Sometimes I wish I could forget that this pilot was kind of great.
My name is Serenity, and I have a problem.
I’m shackled to shows past their expiration date, even though I know they’ve gone sour and everything in my brain is screaming to stop the madness. Heck, even when I spend most of that 42 minutes of air time fiddling with my iOS device, playing Tetris or some other bit of mind-numbing visual entertainment, anything to keep myself from actually staring at that thing up on the screen.
Today, after work, I spent nearly an hour attempting to make an episode of Glee stream properly on my computer. My internet wasn’t cooperating, as it often doesn’t when I attempt to watch Flash-based media, and it was doing that early 2007 “stream three seconds, stall, stream three more seconds, stall” bit everyone hates but for some awful reason puts up with.
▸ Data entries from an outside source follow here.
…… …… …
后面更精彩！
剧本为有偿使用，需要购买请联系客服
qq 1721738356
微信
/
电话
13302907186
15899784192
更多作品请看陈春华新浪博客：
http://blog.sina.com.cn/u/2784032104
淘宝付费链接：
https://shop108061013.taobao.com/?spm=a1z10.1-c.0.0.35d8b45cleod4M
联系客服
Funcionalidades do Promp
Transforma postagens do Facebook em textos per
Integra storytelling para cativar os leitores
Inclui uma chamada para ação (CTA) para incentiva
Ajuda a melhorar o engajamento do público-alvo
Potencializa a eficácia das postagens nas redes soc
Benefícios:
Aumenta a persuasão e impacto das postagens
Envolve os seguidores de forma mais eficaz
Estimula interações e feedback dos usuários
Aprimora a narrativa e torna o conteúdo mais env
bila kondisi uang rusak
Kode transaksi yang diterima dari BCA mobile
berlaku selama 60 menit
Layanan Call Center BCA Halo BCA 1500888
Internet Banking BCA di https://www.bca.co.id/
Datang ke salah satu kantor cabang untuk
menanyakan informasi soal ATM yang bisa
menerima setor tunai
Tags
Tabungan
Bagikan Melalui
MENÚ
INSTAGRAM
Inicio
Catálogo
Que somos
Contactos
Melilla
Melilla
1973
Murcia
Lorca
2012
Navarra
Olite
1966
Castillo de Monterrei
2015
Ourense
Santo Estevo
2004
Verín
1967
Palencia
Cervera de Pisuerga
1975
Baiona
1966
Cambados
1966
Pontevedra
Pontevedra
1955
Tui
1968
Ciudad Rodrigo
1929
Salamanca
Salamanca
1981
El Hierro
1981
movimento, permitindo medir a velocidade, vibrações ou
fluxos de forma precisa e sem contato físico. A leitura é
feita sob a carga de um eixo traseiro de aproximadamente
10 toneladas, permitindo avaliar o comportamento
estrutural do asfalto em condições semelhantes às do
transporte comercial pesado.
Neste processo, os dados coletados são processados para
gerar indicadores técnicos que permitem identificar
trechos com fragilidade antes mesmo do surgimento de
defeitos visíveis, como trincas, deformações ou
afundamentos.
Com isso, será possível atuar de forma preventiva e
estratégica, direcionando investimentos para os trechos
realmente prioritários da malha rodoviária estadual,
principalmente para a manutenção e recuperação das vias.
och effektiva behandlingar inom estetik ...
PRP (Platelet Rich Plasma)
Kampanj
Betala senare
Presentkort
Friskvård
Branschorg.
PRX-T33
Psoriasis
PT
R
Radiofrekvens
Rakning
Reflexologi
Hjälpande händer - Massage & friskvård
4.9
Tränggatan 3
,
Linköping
And after forty-five minutes of doing this, I sat back and wondered: Why am I trying so hard? I haven’t been interested in this show for at least a year. The songs have devolved from interesting musical adaptations to whatever happens to be popular at the time. And it frequently makes me want to set things on fire. But I kept on bashing my head against the desk trying to watch this stalled stream.
Part of it’s completionism. Because if I stop watching now, and the show gets cancelled this year, I’m not going to go back and watch those eight episodes I missed.
But what if there’s brilliance hiding in there somewhere? What if the show pulls out a beautiful moment you would have otherwise ignored, because you threw it all away? What if it makes a huge turn-around?
I had this problem with Grey’s Anatomy: It was a guilty pleasure show at the start, it hit a slump, I stopped watching for a few seasons, and then everyone started talking about how the sixth season was incredible—a return to form.
I had left—I had managed to make it out alive!—and then stupid Grey’s had to go and yank me back in for what admittedly ended up being one of my favorite season finales of any television show in years.
But to get to that damn payoff, I made myself go back and watch a season and a half of terrible television. Is a spectacular finale really worth that much brain-draining nonsense? Let me know if you figure that one out, because I still can’t decide.
Anyway. It’s these what-ifs that plague me and keep Glee in my queue (and make me secretly wish that the show gets cancelled so I don’t have to continually torture myself).
Abusive television relationships, guys! They’re evil. And I’ll bet everyone has at least one. Yes, even you. (One word: Heroes.)
Maybe this is the week I ditch Glee from my queue. I still haven’t finished my first watch-through of Buffy the Vampire Slayer, for pete’s sake. I have so many better things I could be enjoying. I still haven’t seen this week’s Parks and Rec!